Well, I appreciate the encouragement. ;) If things turn out the worst possible way, then perhaps I will have learned a hard lesson!

Also, there's some good luthiers out here. Maybe not as famous as some on the east coast, but Minnesotans are humble folk. If I go through with it, I'll let you know how the neck reset turns out, so you can either 1. say "I told you so" or 2. find out about a luthier who does good work out here.

Actually, once I did get rid of a perfectly good working car! I gave it to my ex-girlfriend so she'd quit bugging me about it.

Thanks again!

Rob Thompson
07-15-2010, 03:48 PM
Thought I'd update. The bass was given a very nice restoration by luthier Scott Jensen here in Minneapolis. This included a neck reset, new fingerboard, various crack repairs, repair of the old neck break damage. He did a wonderful job.

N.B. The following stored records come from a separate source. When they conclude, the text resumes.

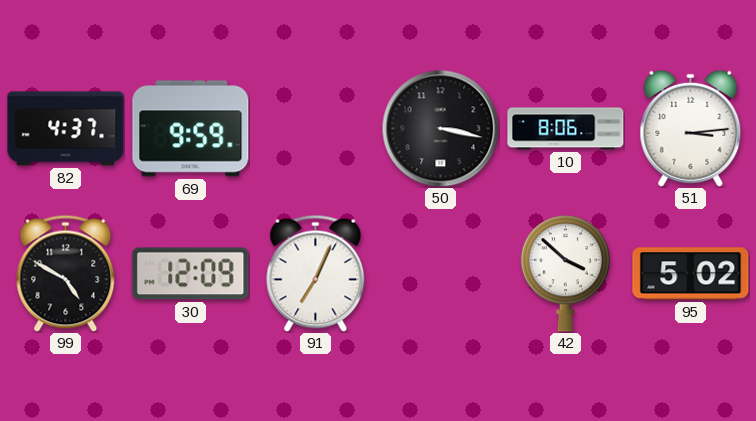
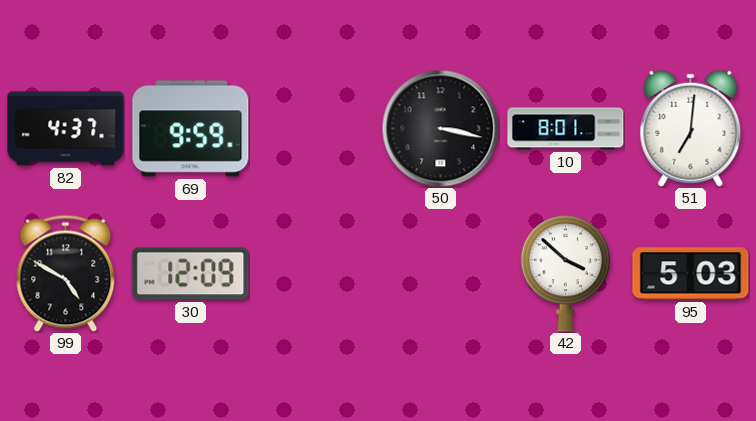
10: 8:06 -> 8:01
51: 3:14 -> 7:01
91: 7:04 -> none
95: 5:02 -> 5:03
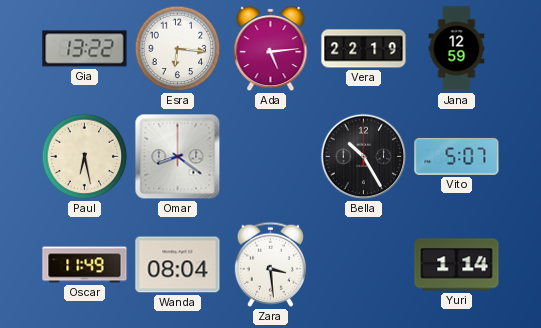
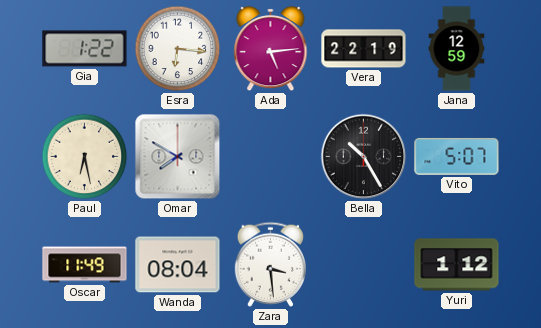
Gia: 13:22 -> 1:22
Omar: 8:21 -> 7:50
Yuri: 1:14 -> 1:12
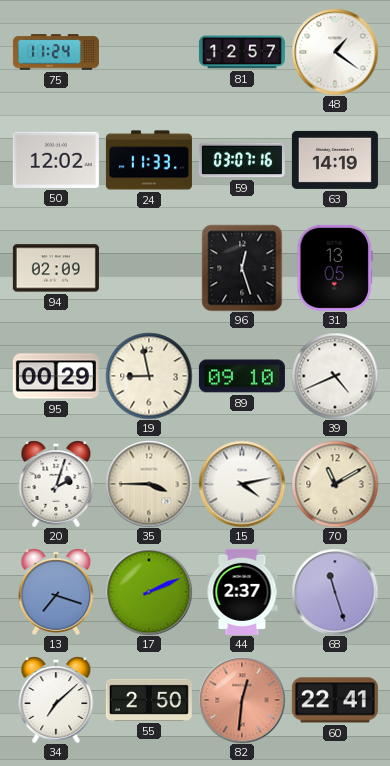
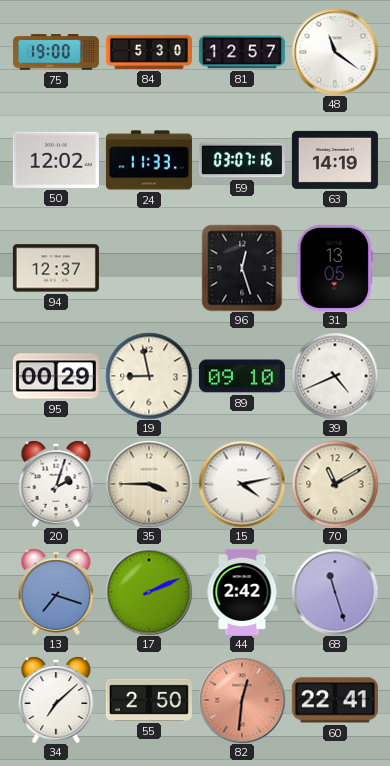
75: 11:24 -> 19:00
84: none -> 5:30
48: 1:21 -> 11:21
94: 02:09 -> 12:37
44: 2:37 -> 2:42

I've been using it for orchestra and chamber music for a couple months now and I couldn't be happier. The bass sounds fantastic; great projection and depth and very easy to play. So, I guess I got lucky!:D

Doing Beethoven 7 in about a week, so I suppose it could use an extension, but I'll make due as is for a while.

Adam Linz
07-15-2010, 09:55 PM
Hey Rob, can you post some pictures of the bass now that it's done. Scott is my guy as well and I saw your bass on the bench several times. Aaron brought it by for a lesson when he first got it and I thought it sounded really great even though it had the funky finish. So I would love to see how it turned out. Thanks, Adam Linz. St Paul, MN

Rob Thompson
07-25-2010, 12:13 AM
Hi Adam, I'll post some better pics later; for now you can see a few decent new pics of the neck/FB work in message 35 of this thread (http://www.talkbass.com/forum/showthread.php?t=605007&page=2). My camera is really finicky.

I'm bringing it in to Scott on July 31 to get some setup adjustments, you are welcome to stop in there and give her a spin.